# daiwa 15' emcast casting rod???



## blackbeard (Mar 24, 2009)

Im looking into getting a real casting rod for my casting reel ( I have been using a spinning rod which is all I have right now). If anyone has any input on this rod in particular or any suggestions for other budget minded 15'ers. I know some might say that you don't need a 15' rod but I have one currently for my Mitchell 406 and it works well for me. All input welcome.


----------



## jcallaham (Dec 13, 2009)

can,t beat em for the price,but to get real distance it's going to take more money.They don't have alot of power. I am planing on fishing tommorrow EOP , lets sling some lead. Look for a white tundra with white shell.


----------



## Ivarie (Mar 2, 2010)

Ocean Master rods are good bang for the buck. How far are you looking to toss?


----------



## blackbeard (Mar 24, 2009)

I guess as far as distance goes the answer would be as far as I need to. Sometimes in the early morning I am a little hesitant to wade out to the first bar to get a good deep cast so if practicing longer casting with the right equipment can keep me dry when I dont want to wade out then it seems like it would be a good setup.


----------



## Ivarie (Mar 2, 2010)

Best bang for your buck possible? Pick up a Penn 525 Mag and you can interchange that reel with your spinning reel on this rod: http://www.torquedsolutions.com/fishingflea/ItemFS.aspx?item=-51490186

Get the OM12SSM. It's a 12ft rod capable of throwing 3-6oz of weight. Load it up with 17lb Suffix Tritanium line. And remember to have a shockleader of 10lb test per ounce of weight that you throw. I usually throw 4oz with this rod and can consistently reach the distances that I need to. This is the easy BassPro solution.

• What is being asked:
Reproduce the entire forum thread above about the Daiwa casting rod, word for word.

• Given information:
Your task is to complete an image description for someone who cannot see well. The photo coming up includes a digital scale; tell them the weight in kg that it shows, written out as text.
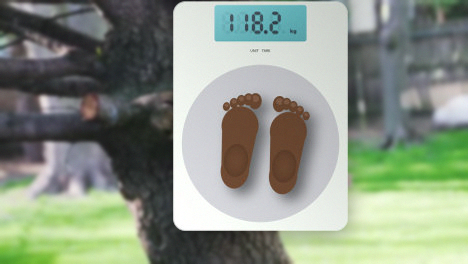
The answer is 118.2 kg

• Exercise result:
# daiwa 15' emcast casting rod???



## blackbeard (Mar 24, 2009)

Im looking into getting a real casting rod for my casting reel ( I have been using a spinning rod which is all I have right now). If anyone has any input on this rod in particular or any suggestions for other budget minded 15'ers. I know some might say that you don't need a 15' rod but I have one currently for my Mitchell 406 and it works well for me. All input welcome.


----------



## jcallaham (Dec 13, 2009)

can,t beat em for the price,but to get real distance it's going to take more money.They don't have alot of power. I am planing on fishing tommorrow EOP , lets sling some lead. Look for a white tundra with white shell.


----------



## Ivarie (Mar 2, 2010)

Ocean Master rods are good bang for the buck. How far are you looking to toss?


----------



## blackbeard (Mar 24, 2009)

I guess as far as distance goes the answer would be as far as I need to. Sometimes in the early morning I am a little hesitant to wade out to the first bar to get a good deep cast so if practicing longer casting with the right equipment can keep me dry when I dont want to wade out then it seems like it would be a good setup.


----------



## Ivarie (Mar 2, 2010)

Best bang for your buck possible? Pick up a Penn 525 Mag and you can interchange that reel with your spinning reel on this rod: http://www.torquedsolutions.com/fishingflea/ItemFS.aspx?item=-51490186

Get the OM12SSM. It's a 12ft rod capable of throwing 3-6oz of weight. Load it up with 17lb Suffix Tritanium line. And remember to have a shockleader of 10lb test per ounce of weight that you throw. I usually throw 4oz with this rod and can consistently reach the distances that I need to. This is the easy BassPro solution.